== COMPITI RICHIESTI ==
1. Rispondi a queste domande sul testo sul ricorso per peculato:
(a) Quale Corte di appello ha confermato la condanna?
(b) A quanto ammonta la somma di proprietà di M.S. trasferita sul conto del ricorrente?
(c) Come viene giudicato il primo motivo di ricorso?
2. Riassumi in due frasi il testo sul ricorso per peculato.
3. Scrivi il seguito del testo sul ricorso per peculato, a partire dal punto in cui si interrompe.

== TESTO FORNITO ==
.....

In particolare, il Giudice del gravame confermava la condanna dell'imputato per il delitto di peculato poiché si era appropriato di una parte del patrimonio della madre di cui aveva disponibilità...
Svolgimento del processo
1. Con la sentenza indicata in epigrafe, la Corte di appello di Milano confermava la condanna, pronunciata dal Tribunale di Busto Arstizio, di C.C. per il delitto di peculato, perché, avendo lo stesso la disponibilità, in qualità di amministratore di sostegno, del patrimonio di sua madre M.S., si appropriava di una parte di esso.
2. Avverso la sentenza presenta ricorso per cassazione l'imputato, per il tramite dei suoi difensori, avvocati M.F.C. e S.C., articolando due motivi.
2.1. Con il primo motivo, si deduce violazione della legge penale.
La qualifica di "figlio" dovrebbe prevalere su quella di "amministratore di sostegno". Di conseguenza, difettando in capo all'imputato la qualifica soggettiva pubblicistica, non sarebbe configurabile il delitto di peculato, bensì, semmai, quello di appropriazione indebita, peraltro non punibile ex art. 649 cod. pen., in ragione del rapporto di parentela con il soggetto passivo.
Nemmeno si ritiene configurabile il dolo del reato, posto che il trasferimento della somma di proprietà di M.S. (91.000 euro) sul conto intestato al ricorrente, è stato realizzato in modo affatto trasparente. Pertanto, in qualunque momento la somma avrebbe potuto essere riportata nell'asse ereditario, come dimostrato dal fatto che il fratello dell'imputato ha poi ritrattato la querela.
2.2. Con il secondo motivo di ricorso, si deduce erronea applicazione della legge penale in relazione alla mancata applicazione dell'art. 62, n. 6, cod. pen., evidenziando come, là dove si ritenga che la disposizione preveda un termine perentorio entro il quale operare la restituzione oppure il risarcimento, introdurrebbe una sperequazione incostituzionale tra abbienti, che sono nelle condizioni di restituire le somme nei termini indicati dalla legge, e non abbienti, cui è preclusa la possibilità di avvantaggiarsi di questa come altre disposizioni premiali.
Motivi della decisione
1. Il primo motivo di ricorso è manifestamente infondato.
La concorrenza della qualifica di "figlio" con quella di amministratore di sostegno non esclude certamente quest'ultima. Non toglie, dunque, che l'imputato rivestisse, al momento del fatto, la qualifica soggettiva pubblicistica e che, pertanto, l'appropriazione dal medesimo realizzata vada sussunta all'interno dell'art. 314 cod. pen. (ex multis, Sez. 6, n. 10624 del 16/02/2022, B., Rv. 282944; Sez. 6, n. 29262 del 17/05/2018, C., Rv. 273445; Sez. 6, n.29617 del 19/05/2016, Piermarini, Rv. 267795; Sez. 6, n. 50754 del 12/11/2014, Insolera, Rv. 261418).

.....

== MATERIALE FORNITO ==
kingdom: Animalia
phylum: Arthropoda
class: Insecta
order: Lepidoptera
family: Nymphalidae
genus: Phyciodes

.....

== RISPOSTE FORNITE ==
1.
(a) La Corte di appello di Milano.
(b) 91.000 euro.
(c) Manifestamente infondato.

2. La Corte di appello di Milano ha confermato la condanna per peculato di C.C., che, in qualità di amministratore di sostegno, si era appropriato di una parte del patrimonio della madre. L'imputato ha proposto ricorso per cassazione con due motivi, ma il primo è giudicato manifestamente infondato, perché la qualifica di figlio non esclude quella di amministratore di sostegno e l'appropriazione va quindi ricondotta all'art. 314 cod. pen.

3.
Anche le deduzioni sull'elemento soggettivo sono prive di pregio. La tipicità del peculato non impone la realizzazione di una condotta artificiosa, sicché il dolo - generico - consiste nella coscienza e volontà della mera interversio possessionis ed è sicuramente ravvisabile in capo all'imputato il quale, pochi mesi prima della morte dell'anziana madre, ha trasferito un'ingente somma di denaro (91.000 euro) dal conto di questa sul proprio.
Né rileva la successiva remissione della querela che, incidentalmente, non esclude la procedibilità del delitto di peculato, prevista per legge d'ufficio. Il dato non consegue, peraltro, all'acquisita consapevolezza, da parte del fratello, della possibilità di agevolmente riportare le somme nell'asse ereditario e quindi - come sembra suggerire il ricorrente - alla volontà dell'imputato di realizzare una distrazione soltanto temporanea e reversibile delle somme. Dalle sentenze si evince, piuttosto, che la querela fu rimessa dal fratello soltanto dopo la transazione con la quale l'imputato ha restituito il denaro di cui si era appropriato e che avrebbe dovuto, invece, amministrare.
2. Il secondo motivo è inammissibile perché generico.
Quanto alla non configurabilità della circostanza attenuante comune dell'art. 62, n. 6 cod. pen., il motivo di ricorso non si confronta con le puntuali e coerenti osservazioni della Corte di appello.
I giudici ricordano, infatti, come la disposizione in oggetto richieda espressamente che la restituzione avvenga prima del giudizio e che tale locuzione è pacificamente intesa nel senso che non debba essere stata ancora dichiarata "l'apertura del dibattimento", evidenziando altresì che, «viceversa, nel caso di specie [ ...] non solo il risarcimento non ha avuto luogo prima dell'apertura del dibattimento, peraltro preceduta dalla rituale costituzione in giudizio della parte civile, ma all'epoca nemmeno l'atto transattivo era stato ancora sottoscritto, essendo entrambi gli eventi intervenuti solo nel novembre 2020, a nulla rilevando in proposito né la successiva fuoriuscita dal processo della parte civile e né la rimessione della querela, essendo il grave reato in esame procedibile d'ufficio.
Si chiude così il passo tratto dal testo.